DIRECTIONS: Keep every line in which "left" occurs and drop the rest of the data.
-- INFORMATION GIVEN follows --
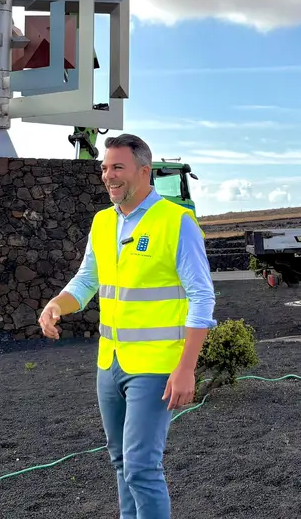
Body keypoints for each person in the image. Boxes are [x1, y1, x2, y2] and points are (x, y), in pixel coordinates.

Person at [38, 133, 216, 519]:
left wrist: (186, 368)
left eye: (117, 167)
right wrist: (56, 305)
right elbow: (86, 281)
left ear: (143, 171)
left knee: (141, 468)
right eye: (105, 168)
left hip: (155, 367)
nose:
-- INFORMATION GIVEN concluded --
EXPECTED ANSWER:
left wrist: (186, 368)
left eye: (117, 167)
left ear: (143, 171)
left knee: (141, 468)
left hip: (155, 367)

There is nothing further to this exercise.